As for that alleged quote, I did a text search of the paper:

occurrences of "would have required a miracle" : 0

the word "miracles" does occur once in the paper, as shorthand for extremely unlikely events

occurrences of "external agent" : 1

The question then is whether the origin of the universe can be a naturally occurring fluctuation, or must it be due to an external agent which starts the system out in a specific low entropy state?

However I did find the quote Mr Marshal is mining.

Another possibility is an unknown agent intervened in the evolution, and for reasons of its own restarted the universe in the state of low entropy characterizing inflation. However, even this does not rid the theory of the pesky recurrences.

Notice the difference in meaning. The authors are saying that even allowing for God won't solve the problem they are discussing.

Mr Marshall's 'quote' is bullplop. The quoted text before the ellipses doesn't exist, and the rest is a partial sentence taken (way) out of context. And he doesn't even get that right. Maybe he was home-schooled and never had an English teacher to tell him that what he puts between quotation marks is supposed to be exactly what is written in the original.

Here's the last quote in the paper that I was able to follow (the rest of the paper is a lot of physics/maths that require a more thorough reading than I have time for):
The implication of such a description, as we have suggested in Section (1), is that Poincare recurrences are inevitable. Starting in a high entropy, “dead” configuration, if we wait long enough, a fluctuation will eventually occur in which the inflaton will wander up to the top of its potential, thus starting a cycle of inflation, re–heating, conventional cosmology and heat death.

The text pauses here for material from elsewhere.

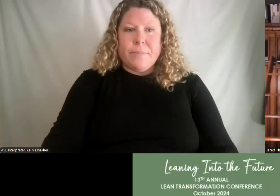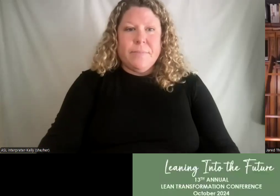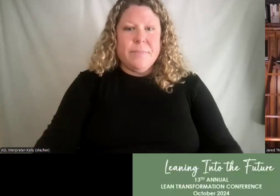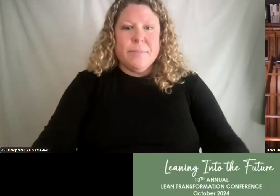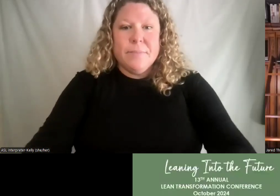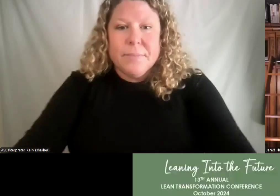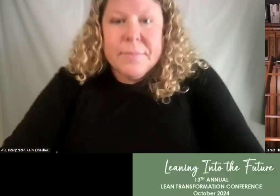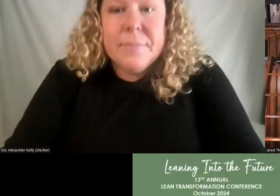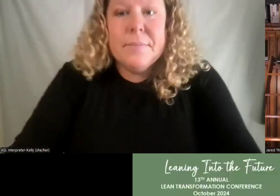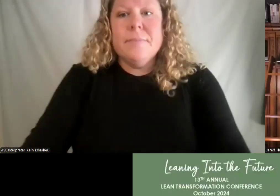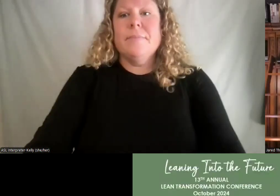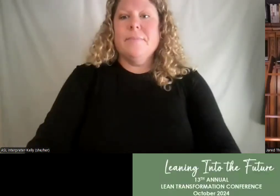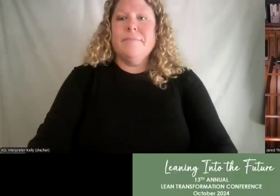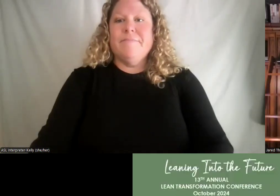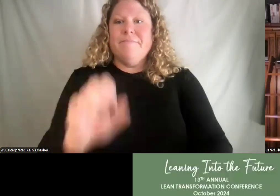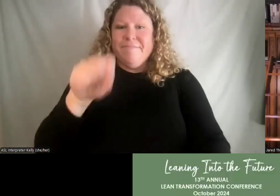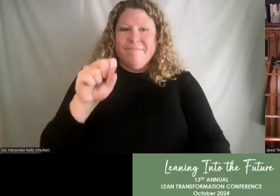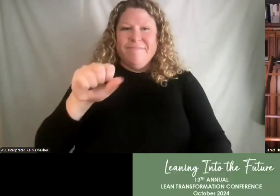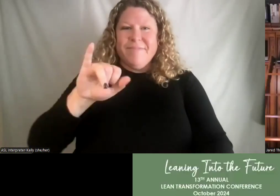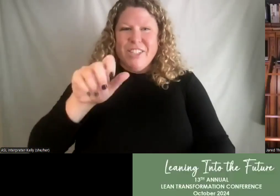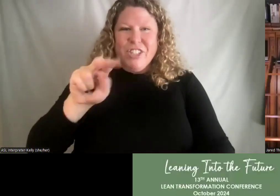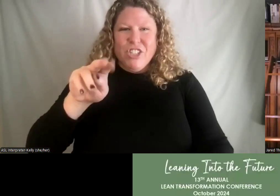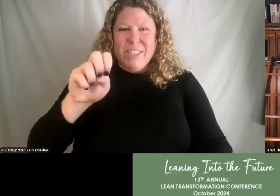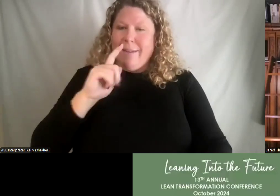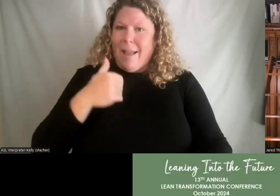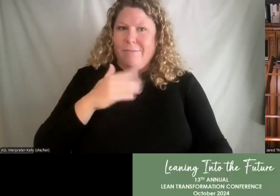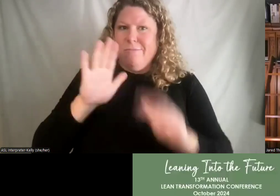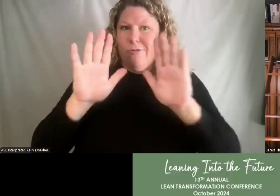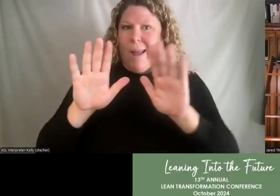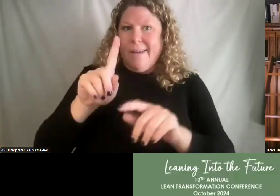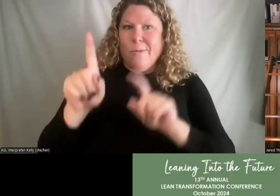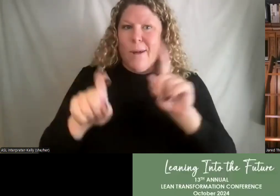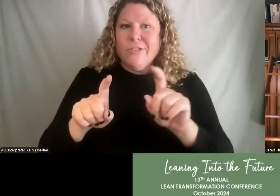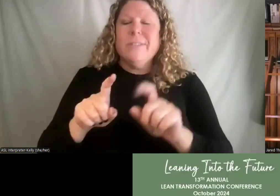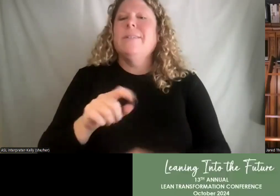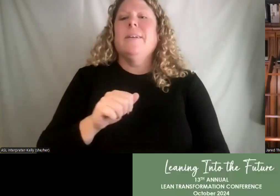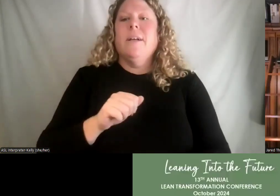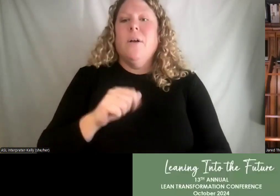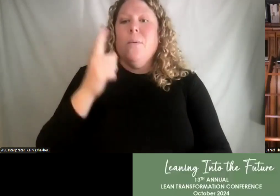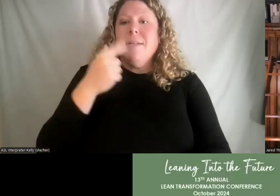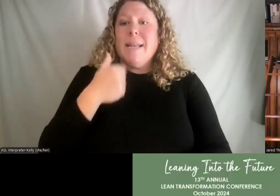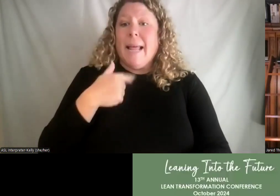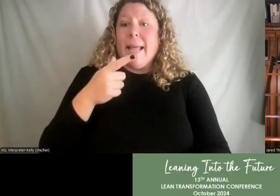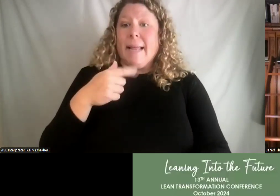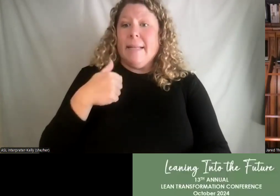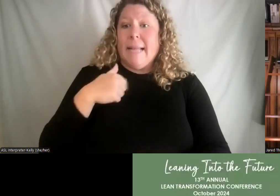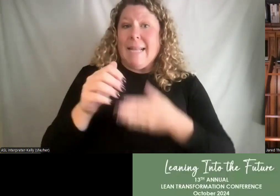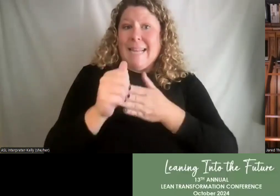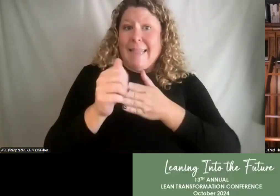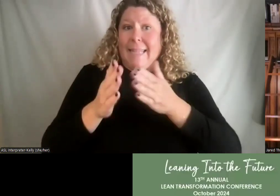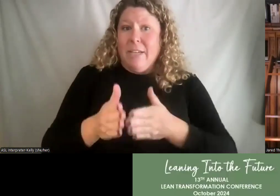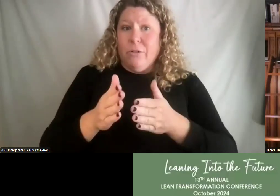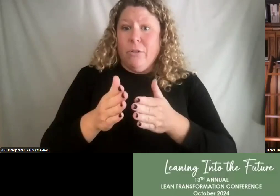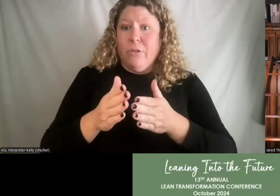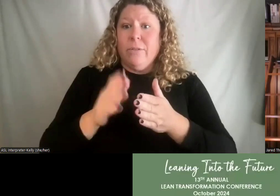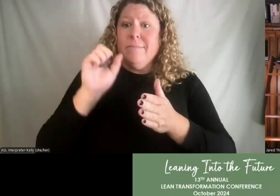Yeah, Jared, there's some great questions in the Q&A. One is, as a leader, I think we strive for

As best I understand, this is saying that the universe as it is may just be a hiccup in the vast nothingness

Just for comparison, the best human engineering example is the Gravity Wave Telescope, which was built with a precision of 23 zeros. The Designer, the 'external agent' that caused our universe must possess an intellect, knowledge, creativity and power trillions and trillions of times greater than we humans have.

Absolutely amazing.

Not really. We already know that humans didn't create the universe. The leap to God the Designer is still completely unfounded. This is just argument from incredulity.

Now a person who doesn't believe in God has to find some way to explain this. One of the more common explanations seems to be "There was an infinite number of universes, so it was inevitable that things would have turned out right in at least one of them."

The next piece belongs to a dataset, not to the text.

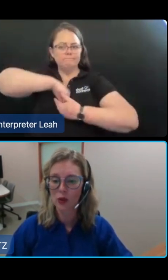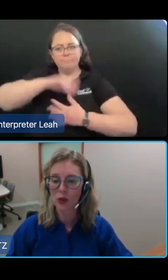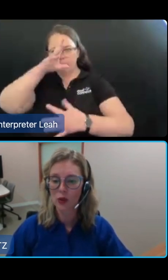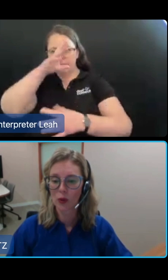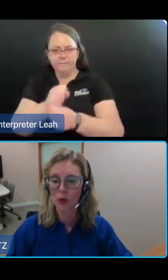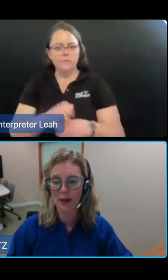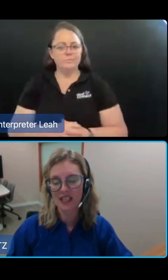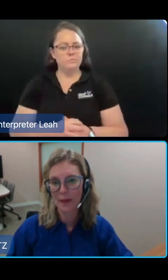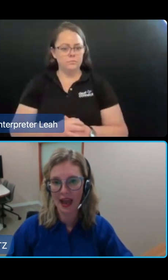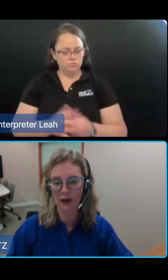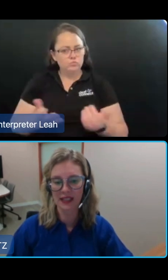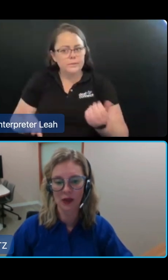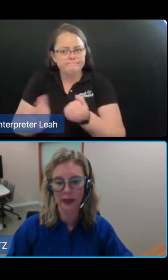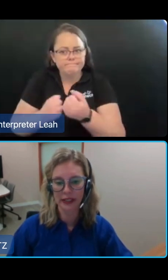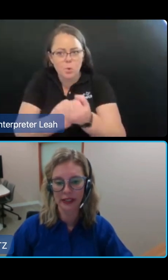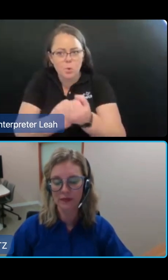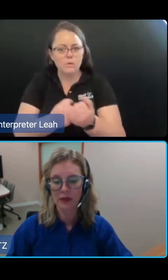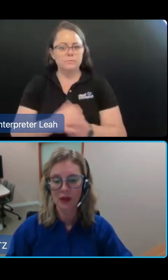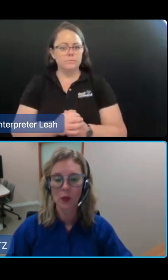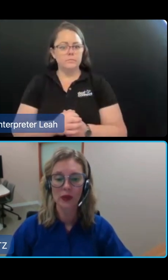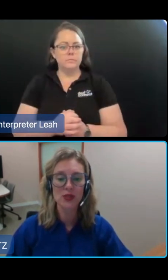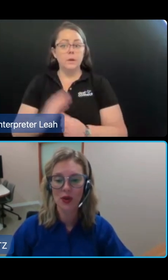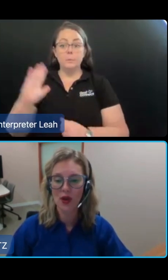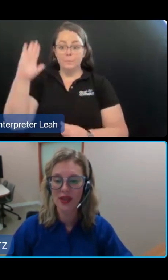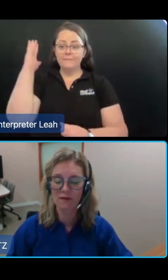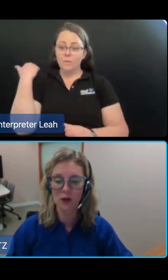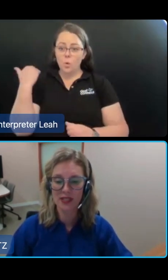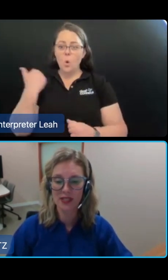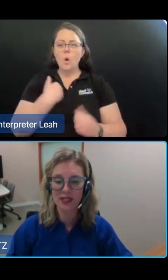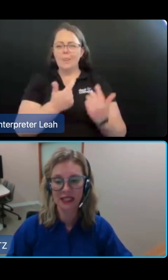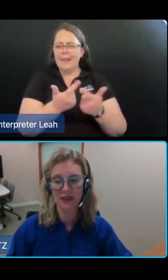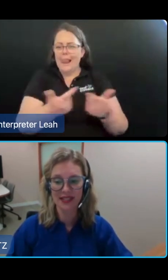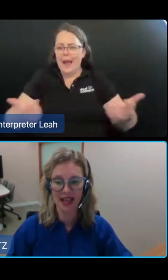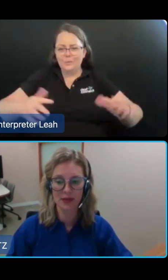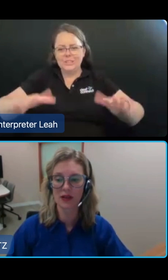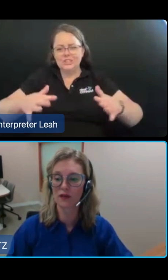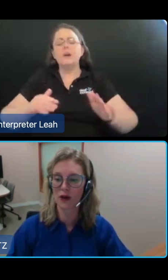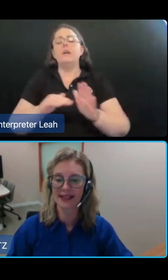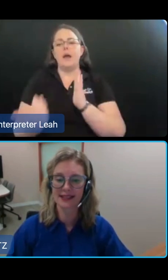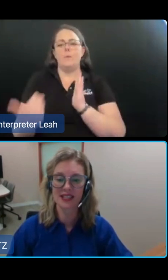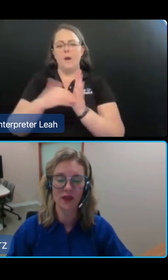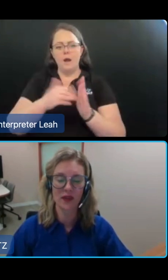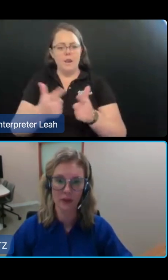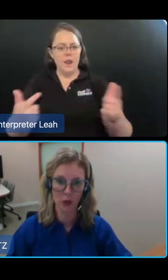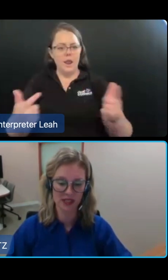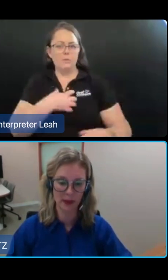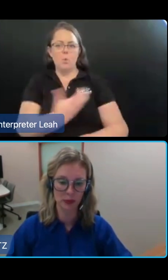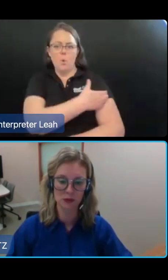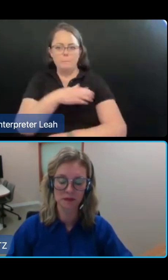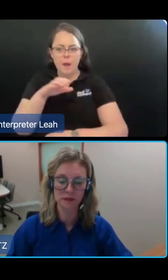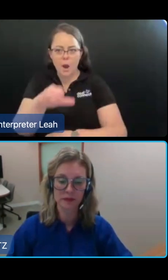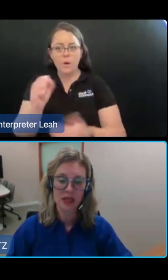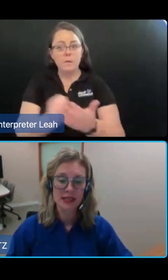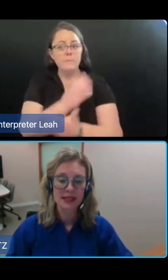now incorporate more active, empowering language. We also know that enforceability of the statement of rights is very important to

The "infinite universes" theory is truly an amazing theory. Just think about it, if there is an infinite number of universes, then absolutely everything is not only possible...It's actually happened!

It means that somewhere, in some dimension, there is a universe where the Chicago Cubs won the World Series last year. There's a universe where Jimmy Hoffa doesn't get
cement shoes; instead he marries Joan Rivers and becomes President of the United States. There's even a universe where Elvis kicks his drug habit and still resides at Graceland and sings at concerts. Imagine the possiblities!

Non-sequitur, the paper he quotemines has nothing to do with multiple universes. I don't know much about multiple universe hypotheses, but I do know that the real ones aren't like the Marvel Comics version Mr Marshall describes. And even if his implications are true, we don't have Reed Richards to build a device to let us go vist.

I might sound like I'm joking, but actually I'm dead serious. To believe an infinite number of universes made life possible by random chance is to believe everything else I just said, too.

Some people believe in God with a capital G.

And some folks believe in Chance with a Capital C.

Whatever. But if you don't believe the multiple universe theory (which I pretty much don't), "I don't know" is still a better answer than "Goddidit". I call false dichotomy.

Tomorrow's installment: "If you can read this email,
I can prove to you that God exists." Sound a little bold?
Tune in tomorrow - same time, same station.

Respectfully Submitted,

Perry Marshall

This is starting to get boring. Weak analogies, blatant quote mining, incredulity and false dichotomies. What, no argument from authority today? Oh, wait! That must be why he claimed the authors were atheists.